Lior Glass, le père de Yam Glass, soldate de surveillance, a raconté à Ynet : »J’ai ressenti une grosse boule à l’estomac. Ma fille a été brûlée vive ici. Aujourd’hui, nous avons constaté de notre propres yeux ce qui nous avait été dit. C’est bouleversant et malheureux ».
Mais Eshel a fait aussi part de sa colère.
« Ce que nous avons compris, c’est que la salle des communications était fermée. Si elle avait été ouverte, nos chères filles auraient pu y rentrer et elle s’y seraient enfermées ; peut-être seraient-elles encore en vie, aujourd’hui », a-t-il indiqué.
« Il n’y avait pas de protocoles sur la base [dans un scénario de tentative d’infiltration] ; il n’y avait pas de mesure de sécurité ou d’outils anti-incendie, même pas de système d’extincteur. Quelles chances avaient-t-elles donc de survivre ? Nos soldates de surveillance ont été abandonnées », a-t-il estimé.
Une enquête militaire sur l’origine de la mort des soldates de surveillance a révélé qu’un grand nombre d’entre elles ont été tuées par un gaz toxique qui a entraîné une perte de conscience et des suffocations seulement quelques minutes après qu’il a commencé à se dégager, a signalé la Douzième chaîne, la semaine dernière.
Les premières conclusions de l’enquête auraient indiqué qu’une substance inflammable mais toxique dont le nom n’avait pas été précisé avait apparemment été jetée à l’entrée du bâtiment qui accueillait le centre de commandement des soldates de surveillance où 22 personnes se cachaient, tentant de trouver malgré tout une voie de sortie.
Arrivées à la sortie de secours, les soldats avaient néanmoins réalisé que la porte était en feu et qu’il n’y avait aucun moyen de l’ouvrir, voire de seulement s’en rapprocher. Ceux qui étaient encore capables de tenter de sortir s’étaient finalement rendus aux toilettes, où une petite fenêtre, en haut du mur, ouvrait vers l’extérieur.
L’un des soldats était parvenu à casser la fenêtre.

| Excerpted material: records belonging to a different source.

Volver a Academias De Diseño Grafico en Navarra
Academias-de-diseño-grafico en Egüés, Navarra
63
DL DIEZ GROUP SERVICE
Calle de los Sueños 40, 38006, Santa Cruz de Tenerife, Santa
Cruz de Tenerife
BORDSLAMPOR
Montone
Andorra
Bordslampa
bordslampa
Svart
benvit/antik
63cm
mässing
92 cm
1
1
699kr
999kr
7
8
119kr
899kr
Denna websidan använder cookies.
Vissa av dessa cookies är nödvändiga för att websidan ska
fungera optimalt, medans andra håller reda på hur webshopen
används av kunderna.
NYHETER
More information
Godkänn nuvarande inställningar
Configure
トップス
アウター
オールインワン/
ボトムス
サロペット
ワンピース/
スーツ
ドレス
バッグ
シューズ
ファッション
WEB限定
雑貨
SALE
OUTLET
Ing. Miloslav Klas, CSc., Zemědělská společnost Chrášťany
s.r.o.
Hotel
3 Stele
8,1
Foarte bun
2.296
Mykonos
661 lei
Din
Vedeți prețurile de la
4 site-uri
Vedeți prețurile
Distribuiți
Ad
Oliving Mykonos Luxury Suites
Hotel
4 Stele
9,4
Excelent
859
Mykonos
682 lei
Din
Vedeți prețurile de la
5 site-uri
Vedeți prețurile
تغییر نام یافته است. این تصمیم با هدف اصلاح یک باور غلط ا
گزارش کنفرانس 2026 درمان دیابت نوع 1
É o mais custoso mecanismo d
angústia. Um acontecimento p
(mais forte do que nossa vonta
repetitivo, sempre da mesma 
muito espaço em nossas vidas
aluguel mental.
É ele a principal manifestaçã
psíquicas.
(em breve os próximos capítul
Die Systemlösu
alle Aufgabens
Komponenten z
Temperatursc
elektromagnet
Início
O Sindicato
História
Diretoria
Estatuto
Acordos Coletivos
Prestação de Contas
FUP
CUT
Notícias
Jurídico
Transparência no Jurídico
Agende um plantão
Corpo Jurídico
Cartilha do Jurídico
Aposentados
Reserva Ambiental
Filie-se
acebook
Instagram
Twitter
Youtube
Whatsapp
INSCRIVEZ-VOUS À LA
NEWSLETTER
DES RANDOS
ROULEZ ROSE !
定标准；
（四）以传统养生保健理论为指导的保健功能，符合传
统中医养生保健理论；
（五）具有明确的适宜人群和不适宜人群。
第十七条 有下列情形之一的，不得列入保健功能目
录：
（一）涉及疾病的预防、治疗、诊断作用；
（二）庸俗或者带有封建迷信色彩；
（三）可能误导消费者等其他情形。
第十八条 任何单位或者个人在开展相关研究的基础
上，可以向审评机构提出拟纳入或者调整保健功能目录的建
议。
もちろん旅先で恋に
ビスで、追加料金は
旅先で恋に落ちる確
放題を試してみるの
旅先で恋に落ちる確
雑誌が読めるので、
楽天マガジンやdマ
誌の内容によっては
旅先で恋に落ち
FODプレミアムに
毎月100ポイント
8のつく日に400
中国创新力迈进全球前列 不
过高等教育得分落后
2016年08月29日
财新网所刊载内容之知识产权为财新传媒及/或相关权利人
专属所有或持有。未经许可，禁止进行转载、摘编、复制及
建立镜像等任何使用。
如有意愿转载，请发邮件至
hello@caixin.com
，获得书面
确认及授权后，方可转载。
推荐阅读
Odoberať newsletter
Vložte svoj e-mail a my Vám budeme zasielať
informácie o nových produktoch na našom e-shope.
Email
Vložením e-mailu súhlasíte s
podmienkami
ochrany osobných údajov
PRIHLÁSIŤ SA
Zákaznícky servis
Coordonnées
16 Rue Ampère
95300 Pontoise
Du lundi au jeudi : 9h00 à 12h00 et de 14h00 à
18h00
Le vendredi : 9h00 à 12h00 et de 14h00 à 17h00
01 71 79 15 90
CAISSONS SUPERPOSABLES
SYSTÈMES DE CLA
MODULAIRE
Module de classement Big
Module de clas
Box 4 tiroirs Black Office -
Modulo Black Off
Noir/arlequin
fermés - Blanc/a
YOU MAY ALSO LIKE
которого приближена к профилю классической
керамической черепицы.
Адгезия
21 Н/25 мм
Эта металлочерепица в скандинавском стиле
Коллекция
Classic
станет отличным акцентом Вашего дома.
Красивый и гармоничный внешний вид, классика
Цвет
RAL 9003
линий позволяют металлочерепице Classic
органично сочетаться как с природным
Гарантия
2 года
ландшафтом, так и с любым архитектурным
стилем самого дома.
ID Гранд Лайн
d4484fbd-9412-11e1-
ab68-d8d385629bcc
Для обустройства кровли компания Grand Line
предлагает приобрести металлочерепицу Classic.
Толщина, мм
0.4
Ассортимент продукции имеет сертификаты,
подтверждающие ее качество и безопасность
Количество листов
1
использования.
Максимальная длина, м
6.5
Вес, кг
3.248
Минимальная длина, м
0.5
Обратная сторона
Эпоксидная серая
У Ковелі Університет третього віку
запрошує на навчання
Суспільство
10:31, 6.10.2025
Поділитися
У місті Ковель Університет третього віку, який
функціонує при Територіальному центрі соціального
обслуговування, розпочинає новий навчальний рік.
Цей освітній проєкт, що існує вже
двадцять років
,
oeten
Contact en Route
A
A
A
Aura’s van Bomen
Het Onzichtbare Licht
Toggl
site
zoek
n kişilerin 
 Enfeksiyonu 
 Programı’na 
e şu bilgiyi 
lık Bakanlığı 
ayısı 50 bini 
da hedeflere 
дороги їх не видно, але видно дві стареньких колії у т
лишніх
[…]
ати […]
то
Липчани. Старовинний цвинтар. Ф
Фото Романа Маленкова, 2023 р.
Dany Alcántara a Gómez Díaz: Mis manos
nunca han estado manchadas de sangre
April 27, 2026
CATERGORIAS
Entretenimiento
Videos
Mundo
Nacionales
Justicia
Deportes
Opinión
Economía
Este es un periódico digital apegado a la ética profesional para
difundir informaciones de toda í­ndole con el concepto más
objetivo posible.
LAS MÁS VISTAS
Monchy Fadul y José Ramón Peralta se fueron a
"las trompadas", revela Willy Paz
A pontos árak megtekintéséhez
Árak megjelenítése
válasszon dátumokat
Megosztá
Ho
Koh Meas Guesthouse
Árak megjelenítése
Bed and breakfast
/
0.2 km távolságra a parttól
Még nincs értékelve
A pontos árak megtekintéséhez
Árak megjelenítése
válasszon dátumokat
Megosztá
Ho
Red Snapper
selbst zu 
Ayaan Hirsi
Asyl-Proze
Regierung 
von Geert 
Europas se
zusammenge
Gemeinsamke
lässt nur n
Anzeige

Il avait réussi à quitter le bâtiment avec cinq autre officiers et une soldate de surveillance.
S’exprimant devant les caméras de la Douzième chaîne, Eshel a affirmé qu’un plus grand nombre de vies auraient pu être sauvées s’il y avait eu une échelle de secours dans les toilettes.
Les soldates de surveillance appartiennent au Corps des renseignements de combat et elles travaillent le long des frontières du pays, ainsi que dans toute la Cisjordanie.
Considérées par un grand nombre comme « les yeux de l’armée », elles fournissent des informations en temps réel aux soldats sur le terrain, 24 heures sur 24 et sept jours sur sept.
Au moins trois mois avant l’attaque meurtrière, les soldates stationnées à Nahal Oz avaient fait savoir qu’elles observaient des événements inhabituels à la frontière de Gaza, déjà agitée, selon des survivants de l’assaut qui se sont exprimés auprès des médias au mois d’octobre.
Parmi les activités rapportées par les soldates, des informations sur des sessions d’entraînement des hommes du Hamas qui étaient organisées plusieurs fois par jour – où les terroristes creusaient des trous et plaçaient des explosifs le long de la frontière. Selon les témoignages qui ont été rapportés, aucune action n’a été prise par leurs supérieurs suite à ces signalements, qui ont été considérés comme sans importance par les responsables des renseignements.
Les soldates ont déclaré, le mois dernier, au site Haaretz qu’elles pensaient que le sexisme avait tenu un rôle dans cette absence de prise au sérieux de leurs avertissements.